Anything that becomes ubiquitous so rapidly brings with it unforeseen problems. For AI and large language models, problems like hallucinations are well-known. I asked AI not too long ago about myself. The result: “Justin C. Key is a practicing psychiatrist and author (so far, so good) who wrote the movie Get Out” (I didn’t write Get Out). For low-risk asks, like ‘how should I populate my raised garden’, a little fantasy will not do much. But for complicated medical issues? You can see where I’m going. Large language models are also sycophants. Like a good social media algorithm, they’re designed to keep you engaged, and that means appealing to your ego. We’re seeing the implications of this in real time. Some results are funny. Others are tragic.
An emergent consequence of AI that this psychiatrist and sci-fi author did not see coming is induced psychosis. Dr. Joseph Pierre, whom I trained under at UCLA, has been researching and writing extensively about this. I would expect prolonged use of LLMs to steer concerning thoughts in those with previously diagnosed psychotic disorders; however, we’re seeing patients with no previous psych history needing multiple hospital stays to come out of their AI-induced delusions.
If this can happen, what other downstream effects might emerge? What will we know relatively quickly, and what might it take generations to realize? Much like Covid, another global change that hit hard and quick, I suspect AI’s long-term effects on our society won’t be fully understood until it’s time to write our chapter in the history books.

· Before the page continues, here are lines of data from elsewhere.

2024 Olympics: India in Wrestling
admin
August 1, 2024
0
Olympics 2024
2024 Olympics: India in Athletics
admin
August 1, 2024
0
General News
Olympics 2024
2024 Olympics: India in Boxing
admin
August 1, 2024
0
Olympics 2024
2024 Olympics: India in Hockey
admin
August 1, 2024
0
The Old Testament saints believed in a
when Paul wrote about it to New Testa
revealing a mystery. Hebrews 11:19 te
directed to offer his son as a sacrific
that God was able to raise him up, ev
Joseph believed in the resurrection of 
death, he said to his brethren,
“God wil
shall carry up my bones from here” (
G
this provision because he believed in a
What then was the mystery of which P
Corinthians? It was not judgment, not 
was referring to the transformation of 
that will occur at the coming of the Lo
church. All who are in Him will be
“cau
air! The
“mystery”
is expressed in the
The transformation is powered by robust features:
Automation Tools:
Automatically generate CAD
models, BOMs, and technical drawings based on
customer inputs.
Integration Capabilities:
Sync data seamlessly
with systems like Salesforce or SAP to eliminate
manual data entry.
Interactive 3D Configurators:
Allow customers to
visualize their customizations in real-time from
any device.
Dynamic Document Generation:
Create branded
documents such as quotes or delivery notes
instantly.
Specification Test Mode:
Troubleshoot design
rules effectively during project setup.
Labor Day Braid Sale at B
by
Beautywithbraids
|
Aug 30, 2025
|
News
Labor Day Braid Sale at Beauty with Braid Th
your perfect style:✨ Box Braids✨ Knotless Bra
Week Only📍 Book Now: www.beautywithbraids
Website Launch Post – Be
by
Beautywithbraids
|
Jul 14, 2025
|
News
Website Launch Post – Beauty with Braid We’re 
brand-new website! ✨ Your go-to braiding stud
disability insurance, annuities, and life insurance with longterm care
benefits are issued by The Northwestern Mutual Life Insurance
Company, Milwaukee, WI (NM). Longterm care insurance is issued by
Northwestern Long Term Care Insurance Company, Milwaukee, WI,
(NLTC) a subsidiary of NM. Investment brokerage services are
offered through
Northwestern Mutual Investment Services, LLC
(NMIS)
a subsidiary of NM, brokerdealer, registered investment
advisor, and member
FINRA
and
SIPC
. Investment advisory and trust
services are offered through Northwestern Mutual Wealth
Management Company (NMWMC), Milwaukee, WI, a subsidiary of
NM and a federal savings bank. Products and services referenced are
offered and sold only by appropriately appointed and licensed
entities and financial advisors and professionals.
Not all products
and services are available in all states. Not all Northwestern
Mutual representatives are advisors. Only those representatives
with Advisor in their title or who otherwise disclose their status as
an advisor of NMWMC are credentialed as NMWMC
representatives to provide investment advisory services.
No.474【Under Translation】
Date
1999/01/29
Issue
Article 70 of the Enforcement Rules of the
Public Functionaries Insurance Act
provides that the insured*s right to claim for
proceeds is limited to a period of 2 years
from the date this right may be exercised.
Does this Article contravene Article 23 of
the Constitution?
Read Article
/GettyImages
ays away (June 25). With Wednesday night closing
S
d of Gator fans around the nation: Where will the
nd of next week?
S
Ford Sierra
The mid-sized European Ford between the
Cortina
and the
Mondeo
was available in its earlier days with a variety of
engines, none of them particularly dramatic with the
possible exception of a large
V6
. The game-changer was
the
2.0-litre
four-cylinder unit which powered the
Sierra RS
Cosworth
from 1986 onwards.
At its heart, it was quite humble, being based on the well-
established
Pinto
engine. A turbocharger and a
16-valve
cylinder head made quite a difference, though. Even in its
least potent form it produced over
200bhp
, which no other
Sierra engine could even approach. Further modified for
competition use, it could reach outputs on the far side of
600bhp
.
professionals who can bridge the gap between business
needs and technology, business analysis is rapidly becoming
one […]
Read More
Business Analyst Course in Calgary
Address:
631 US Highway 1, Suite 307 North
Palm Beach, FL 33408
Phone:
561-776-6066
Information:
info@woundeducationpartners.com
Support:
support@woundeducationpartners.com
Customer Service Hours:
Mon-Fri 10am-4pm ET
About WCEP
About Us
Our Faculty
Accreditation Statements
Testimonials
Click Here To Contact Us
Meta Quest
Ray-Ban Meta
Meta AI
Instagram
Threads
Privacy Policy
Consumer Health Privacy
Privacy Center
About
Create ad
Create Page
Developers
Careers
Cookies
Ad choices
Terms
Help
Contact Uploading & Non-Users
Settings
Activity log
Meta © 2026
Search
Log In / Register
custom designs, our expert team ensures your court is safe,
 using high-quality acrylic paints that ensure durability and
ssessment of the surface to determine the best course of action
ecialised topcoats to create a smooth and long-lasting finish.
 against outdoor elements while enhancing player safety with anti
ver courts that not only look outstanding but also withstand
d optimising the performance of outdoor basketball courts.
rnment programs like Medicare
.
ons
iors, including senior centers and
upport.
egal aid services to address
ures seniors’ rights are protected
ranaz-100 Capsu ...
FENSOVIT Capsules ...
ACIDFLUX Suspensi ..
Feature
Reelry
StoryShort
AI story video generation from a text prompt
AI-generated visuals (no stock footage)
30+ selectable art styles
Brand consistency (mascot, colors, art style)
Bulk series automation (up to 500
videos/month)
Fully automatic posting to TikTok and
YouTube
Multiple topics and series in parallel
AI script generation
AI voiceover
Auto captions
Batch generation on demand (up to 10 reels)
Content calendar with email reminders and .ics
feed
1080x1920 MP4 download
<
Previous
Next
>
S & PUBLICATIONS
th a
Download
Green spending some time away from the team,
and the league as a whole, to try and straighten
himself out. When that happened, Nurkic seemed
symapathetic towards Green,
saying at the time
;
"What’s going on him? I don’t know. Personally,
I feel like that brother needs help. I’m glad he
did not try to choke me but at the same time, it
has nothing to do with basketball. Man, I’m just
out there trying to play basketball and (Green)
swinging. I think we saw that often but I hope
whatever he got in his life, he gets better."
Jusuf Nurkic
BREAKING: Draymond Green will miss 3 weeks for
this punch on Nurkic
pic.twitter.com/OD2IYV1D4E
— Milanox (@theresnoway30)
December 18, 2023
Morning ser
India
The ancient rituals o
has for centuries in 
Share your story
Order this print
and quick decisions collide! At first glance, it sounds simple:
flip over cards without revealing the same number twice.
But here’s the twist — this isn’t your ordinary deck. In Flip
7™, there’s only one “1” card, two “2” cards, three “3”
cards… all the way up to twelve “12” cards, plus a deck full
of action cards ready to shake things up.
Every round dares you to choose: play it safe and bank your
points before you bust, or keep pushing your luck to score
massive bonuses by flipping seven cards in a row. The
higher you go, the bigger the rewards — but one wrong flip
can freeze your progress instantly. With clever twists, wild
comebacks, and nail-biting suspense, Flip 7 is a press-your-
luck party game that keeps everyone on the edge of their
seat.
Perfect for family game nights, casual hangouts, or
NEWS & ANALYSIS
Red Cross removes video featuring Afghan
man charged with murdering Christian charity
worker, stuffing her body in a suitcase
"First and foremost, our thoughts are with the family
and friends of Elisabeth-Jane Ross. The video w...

But we can all hope, right? Mine is that society continues with the model of medicine that saw us through from bloodletting patients to transplanting organs: human-led with technology as an ever-evolving tool. As a psychiatrist and therapist, bridging a patient’s past to their present is key in extracting important insights from the hard-earned therapeutic relationship and in making sound medical decisions. The idea of an LLM counseling my patient through their suicidal ideation is scary, but the thought of one reminding me of patterns from a patient’s history, interventions that worked versus those that made things worse, and insights into what the thought of dying meant to this person historically, fed to me in real-time, to inform one human trying to save another, is intriguing. Physician burn-out is real, and a 2018 review identified charting and ‘treating the data and not the patient’ as major contributors.
I don’t want AI driving the car, but whether I like it or not, it’s going to be in the passenger seat, yapping away. It’s my job to learn how to listen.
Ra, Chaelin K., et al. “Association of Digital Media Use with Subsequent Symptoms of Attention-Deficit/Hyperactivity Disorder among Adolescents.” JAMA, vol. 320, no. 3, 17 July 2018, p. 255.
Gerlich, Michael. “AI Tools in Society: Impacts on Cognitive Offloading and the Future of Critical Thinking.” SSRN Electronic Journal, vol. 15, no. 1, 2025.
ÖZER, Mahmut. “Is Artificial Intelligence Hallucinating?” Turkish Journal of Psychiatry, 2024.
Cheng, Myra, et al. “Sycophantic AI Decreases Prosocial Intentions and Promotes Dependence.” ArXiv.org, 2025.
Pierre, Joseph, et al. “You’re Not Crazy”: A Case of New-Onset AI-Associated Psychosis - Innovations in Clinical Neuroscience.” Innovations in Clinical Neuroscience, 18 Nov. 2025.
Fred, Herbert L., and Mark S. Scheid. “Physician Burnout: Causes, Consequences, and (?) Cures.” Texas Heart Institute Journal, vol. 45, no. 4, Aug. 2018, pp. 198–202.